If you’re planning a cyber-attack on the federal government, don’t discuss it on social media. Seems like common sense, but experienced hackers keen on exploiting software vulnerabilities often use online forums to exchange strategies and define targets.
Despite advancements in modern technology, analysts today still rely on cumbersome manual searches to sift through Internet content and pinpoint cyber threats. Researchers at the Lincoln Laboratory outlined a simple, automated method to streamline this process—“simple” being nearly as significant as “automated”—which was recently published in the Laboratory’s ownjournal .
Although automated techniques and cyber security have been well-studied in their respective research spheres, this paper is among the first works to marry the two, said Yuheng Hu, assistant professor of Information and Decision Sciences at the University of Illinois at Chicago.
The Lincoln Lab team devised and tested an automated computer program, called a classifier, which separates content into pre-defined categories.

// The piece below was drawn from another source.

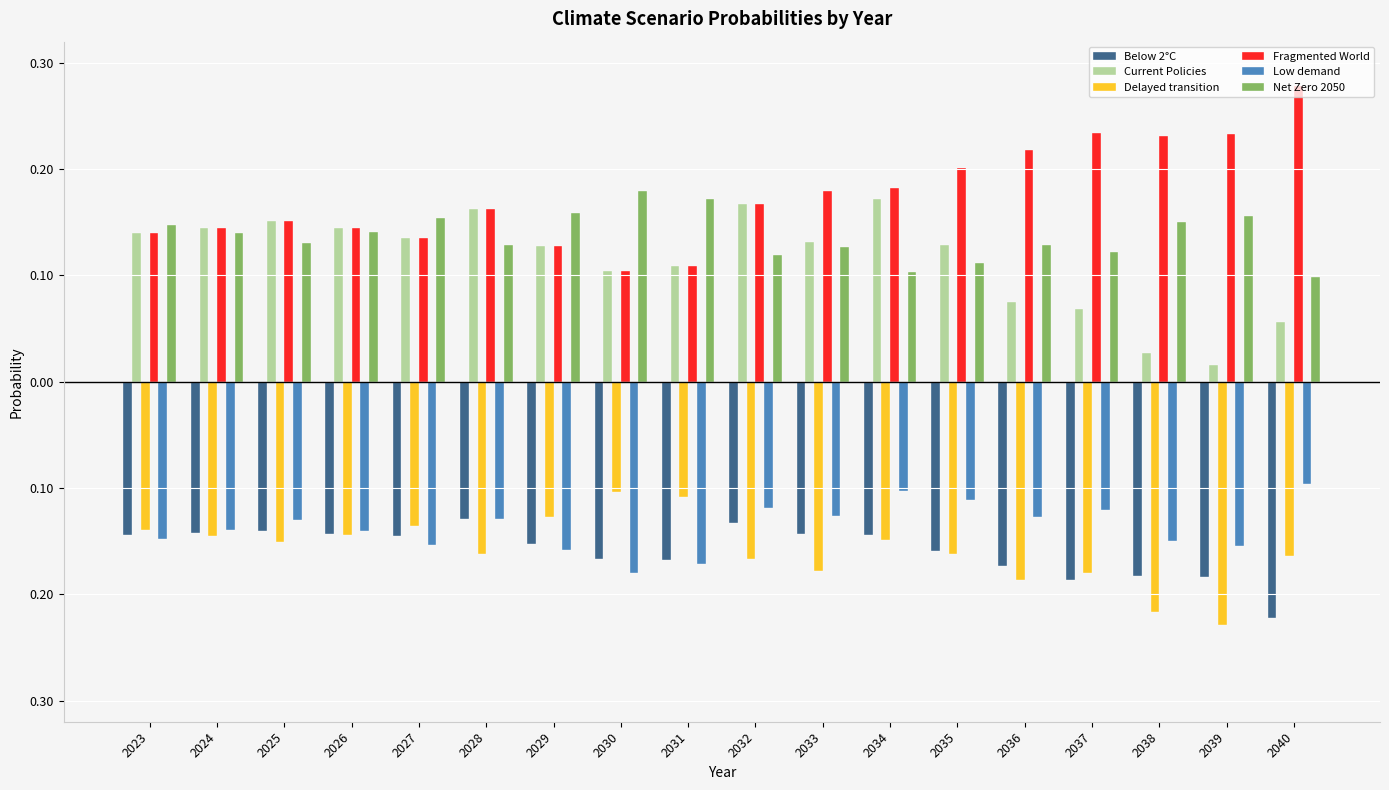

What are all the series names shown in the legend?

Below 2°C, Current Policies, Delayed transition, Fragmented World, Low demand, Net Zero 2050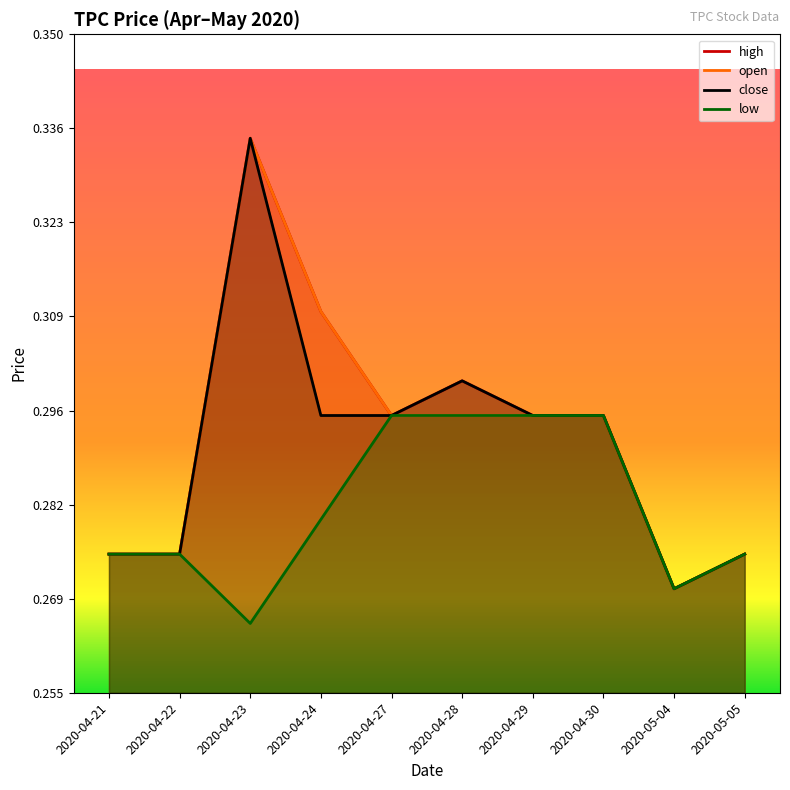

At which category does the chart reach its minimum across all series?

2020-04-23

They trained the classifier to recognize key words within sample social media texts and then asked it to use this knowledge to categorize the documents as either suspicious or benign. The authors drew their example texts from Twitter, Reddit, and Stack Exchange, because these forums represent the three most common types of Internet discourse.

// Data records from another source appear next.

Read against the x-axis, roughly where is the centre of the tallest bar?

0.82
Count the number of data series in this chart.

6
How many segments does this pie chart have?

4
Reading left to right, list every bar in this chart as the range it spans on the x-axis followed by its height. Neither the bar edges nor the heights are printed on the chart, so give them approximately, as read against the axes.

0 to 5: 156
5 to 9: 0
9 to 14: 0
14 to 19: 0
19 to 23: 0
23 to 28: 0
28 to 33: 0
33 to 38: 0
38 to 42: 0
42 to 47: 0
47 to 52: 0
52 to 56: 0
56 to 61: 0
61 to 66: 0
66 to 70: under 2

On its own, a classifier doesn’t understand the content of the conversations. That’s why the Lincoln Lab researchers chose to create a tool that incorporated a human language technology (HLT) component in addition to a traditional classifier. HLT takes advantage of the contextual content that classifiers do not, breaking down sentences into simpler pieces—for instance, reducing “hacks,” “hacker,” or “hacking” to “hack”—which are then fed to the classifier.

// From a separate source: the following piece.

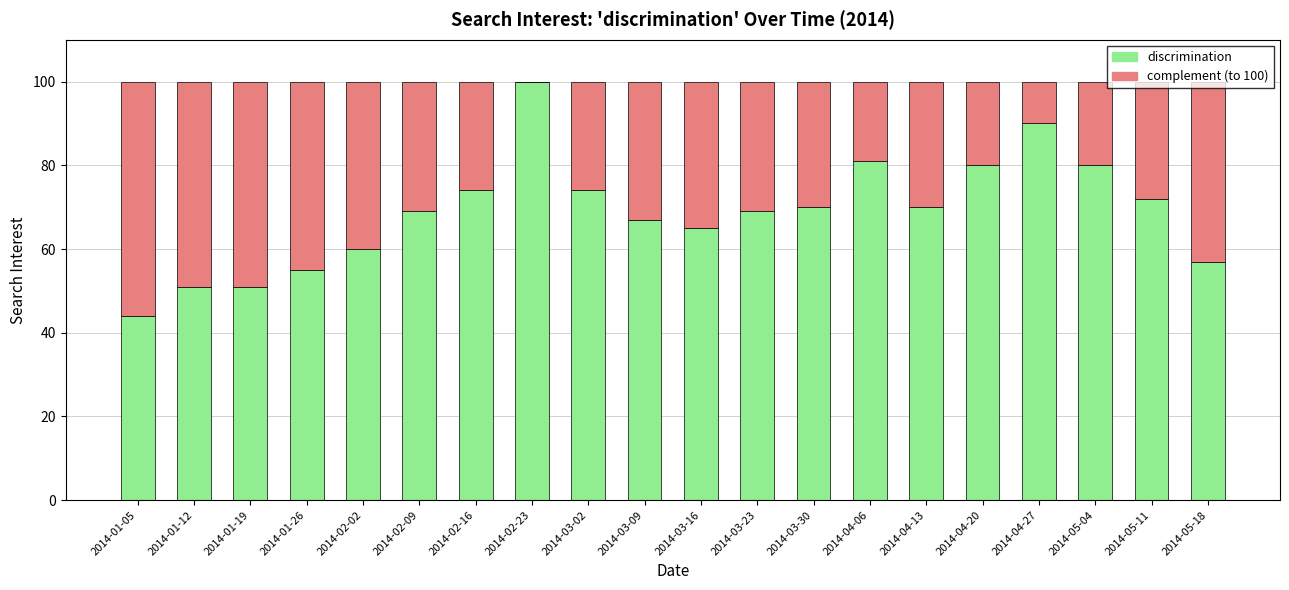

At which label does discrimination reach its peak?

2014-02-23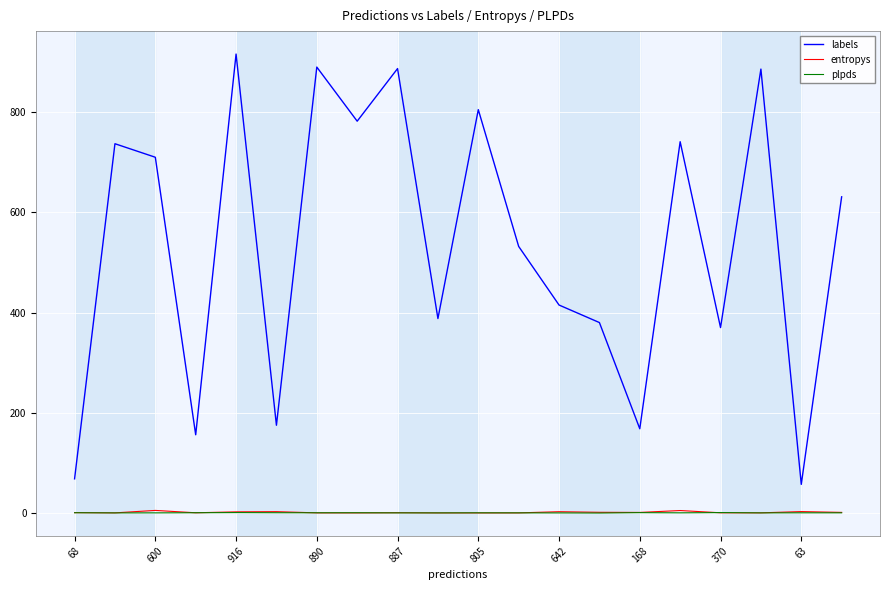

Which series has the largest total across all categories?

labels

HLT comes into play once again after the documents have been grouped by the classifier to help interpret the results, and it assigns each a numerical value according to its potential threat. For instance, “infection” is far less suspicious in the context of bacterial infections than it is in terms of software vulnerabilities. If a ranking above 0.7 is considered problematic, then this medical reference would fall somewhere below that benchmark.
“Once the classifier has been trained, it knows the key words that are representative of a specific type of document,” said David Weller-Fahy, a member of the research team. The classifier essentially learns what social media discussions will be of interest to an analyst without being told exactly what to look for.
Hu recommended expanding the classifier’s dictionary, however, since Twitter lexicon is ever-changing and oftentimes unconventional. “Twitter is very dynamic, so that makes it hard to maintain a static dictionary,” he said.
Weller-Fahy explained he’s received similar suggestions to increase the classifier’s complexity, because in academia more is often better. But Weller-Fahy is catering to a different client; he’s targeting industry and the objectives of his sponsor.
“These are people looking to solve a particular set of problems,” he said. “If I provide them with something that’s simple, fast, and solves their problems, then they’re going to be happy.” Simple technologies can do impressive things with very little computing power if you start with the right data, he added.
In this case, he said less is more because the classifier is not limited to just one type of data. It purposefully ignores certain aspects of social media posts—like usernames, up and down votes, etc.—and scours only the text. It’s also possible to condense the classifier and email it directly to analysts, although Weller-Fahy hopes that once it’s officially released it will be automatically incorporated into software packages.
That said, the classifier is still far from polished. Eduard Hovy, professor at the Language Technologies Institute of Carnegie Mellon, urges the authors to address the accuracy of their classifier, which was absent from their paper. “No system works 100%,” he said. “But if the classifier read, say, 400 social media messages and found three bad ones, we don’t know if it missed two or found them all.” Hu echoed this concern.
Weller-Fahy affirmed that, while the paper did report a “miss rate,” it didn’t specifically disclose accuracy. “We only focused on those performance metrics that were important to our sponsor,” he said—who, of course, is highly classified.